The expansion to Pond Cove would be an additional wing to offer new space for the kindergarten, which would otherwise not fit in the school for at least the next 10 years, Prager said.
The first option, slated to cost $2.5 million, would put on a two-story wing at the east end of the school, into the area between the new playground and the fire station. The upstairs would have four classrooms and space for group work, teacher work and occupational therapy services. The lower level would be built into the hill a bit and would provide two multipurpose spaces, as well as a basement-like storage area, Howe said.

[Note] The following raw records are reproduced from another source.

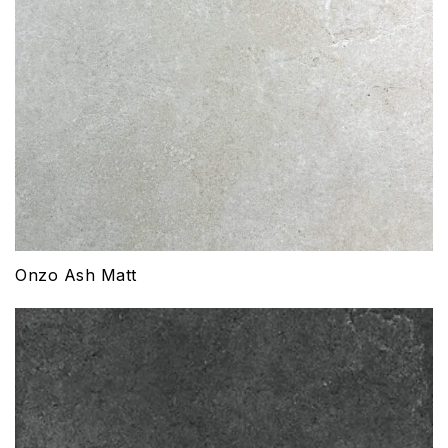
Onzo Ash Matt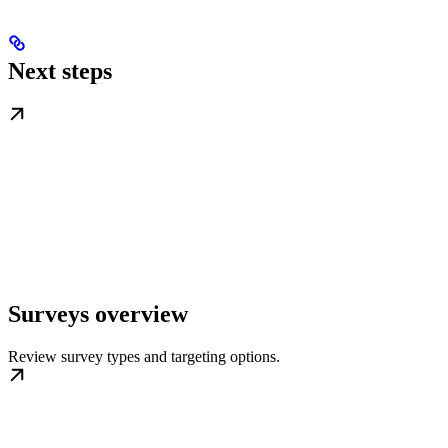
Next steps
Surveys overview
Review survey types and targeting options.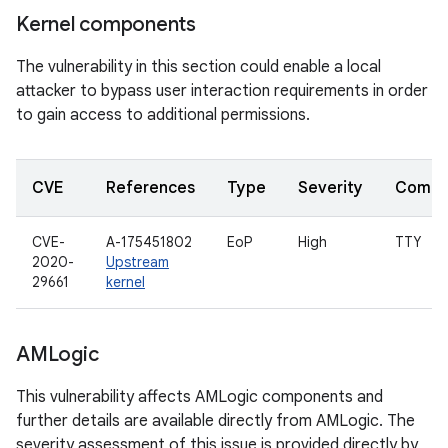
Kernel components
The vulnerability in this section could enable a local
attacker to bypass user interaction requirements in order
to gain access to additional permissions.
CVE
References
Type
Severity
Compo
CVE-
A-175451802
EoP
High
TTY
2020-
Upstream
29661
kernel
AMLogic
This vulnerability affects AMLogic components and
further details are available directly from AMLogic. The
severity assessment of this issue is provided directly by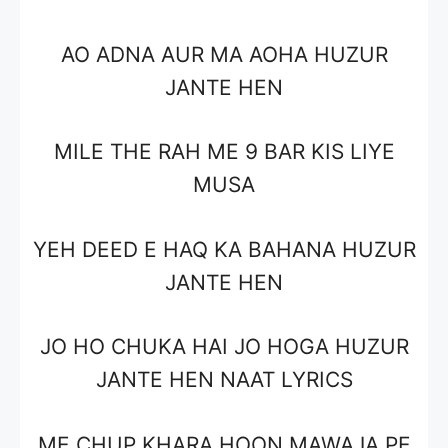
AO ADNA AUR MA AOHA HUZUR
JANTE HEN
MILE THE RAH ME 9 BAR KIS LIYE
MUSA
YEH DEED E HAQ KA BAHANA HUZUR
JANTE HEN
JO HO CHUKA HAI JO HOGA HUZUR
JANTE HEN NAAT LYRICS
ME CHUP KHARA HOON MAWAJA PE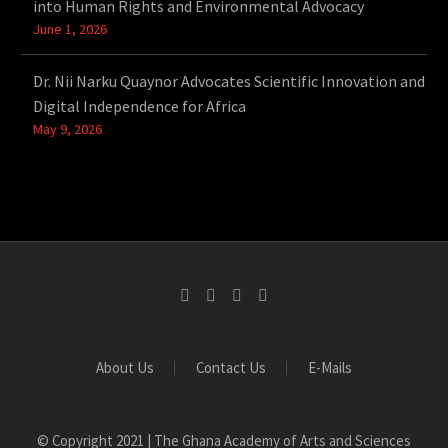
into Human Rights and Environmental Advocacy
June 1, 2026
Dr. Nii Narku Quaynor Advocates Scientific Innovation and
Digital Independence for Africa
May 9, 2026
About Us
Contact Us
E-Mails
© Copyright 2021 | The Ghana Academy of Arts and Sciences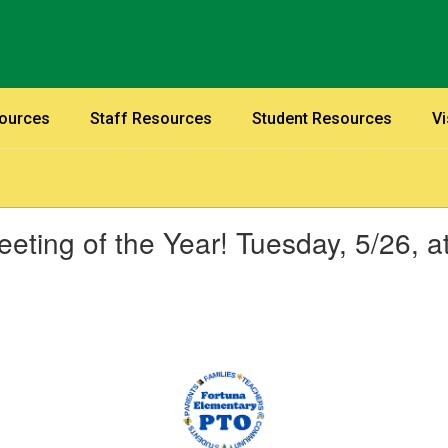
sources
Staff Resources
Student Resources
Vi
eting of the Year! Tuesday, 5/26, a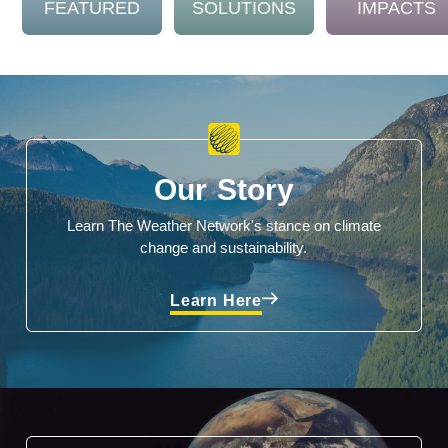
FEATURED
SOLUTIONS
IMPACTS
Our Story
Learn The Weather Network's stance on climate
change and sustainability.
Learn Here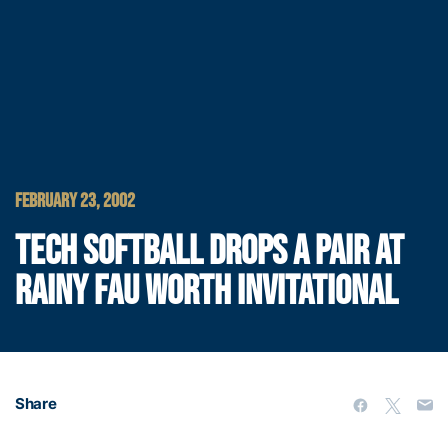
FEBRUARY 23, 2002
TECH SOFTBALL DROPS A PAIR AT
RAINY FAU WORTH INVITATIONAL
Share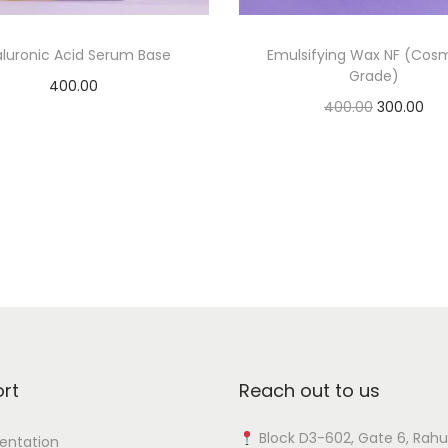
a
n
luronic Acid Serum Base
Emulsifying Wax NF (Cos
Grade)
t
400.00
i
O
C
400.00
300.00
Add to cart
t
r
u
Add to cart
Add to Wishlist
y
i
r
Add to Wishlist
g
r
i
e
n
n
a
t
l
p
p
r
r
i
rt
Reach out to us
i
c
c
e
Block D3-602, Gate 6, Rahu
ntation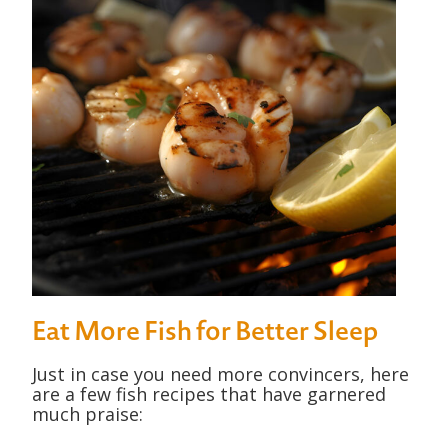
Eat More Fish for Better Sleep
Just in case you need more convincers, here
are a few fish recipes that have garnered
much praise:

The second and cheaper option, at $1.5 million, and more likely to be considered seriously, would provide a one-story addition, with five classrooms, group and teacher workspace and occupational therapy room. The addition would be ready for a second story to be
added in the future, Howe said.
Pond Cove Principal Tom Eismeier summed up the proposal by saying, “We simply don’t have enough room to bring the kindergarten back. The high school needs the space. I think we have to do it.”
The School Board will decide next month what to do and make a formal proposal to the Town Council in early January. Some or all of it could be placed on the town ballot for a May referendum. Lynch, who also serves on the building committee, has said in the past that the Pond Cove part of the project may not need to go to the voters.
Town Manager Michael McGovern told the board the town’s overall debt load was low as compared to the value of the buildings it owns.
The town has about 85 percent equity in its school buildings, and expects to pay off all of its school bonds by 2015, McGovern said. Because the schools will retire $1.7 million in debt next year, the $1.5 million Pond Cove project could be done “with no negative impact on the tax rate,” McGovern said.
Bonding out the $7.7 million high school project and the Pond Cove work over the course of the next several years, McGovern said, would put peak pressure on the town’s tax rate in 2006, when roughly $2.25 of tax per $1,000 of assessed value would be needed to provide debt service on school bonds. After 2006, the debt load would drop off “rapidly,” McGovern said, with the final payments in 2024 costing less than 50 cents of the tax rate.
The School Board will discuss the proposals at a workshop session at 7 p.m. Tuesday, Nov. 19, at the high school library. Public attendance and input is welcome. The board will then decide on recommendations at a meeting scheduled for 7:30 p.m., Dec. 10, in the Town Council Chambers.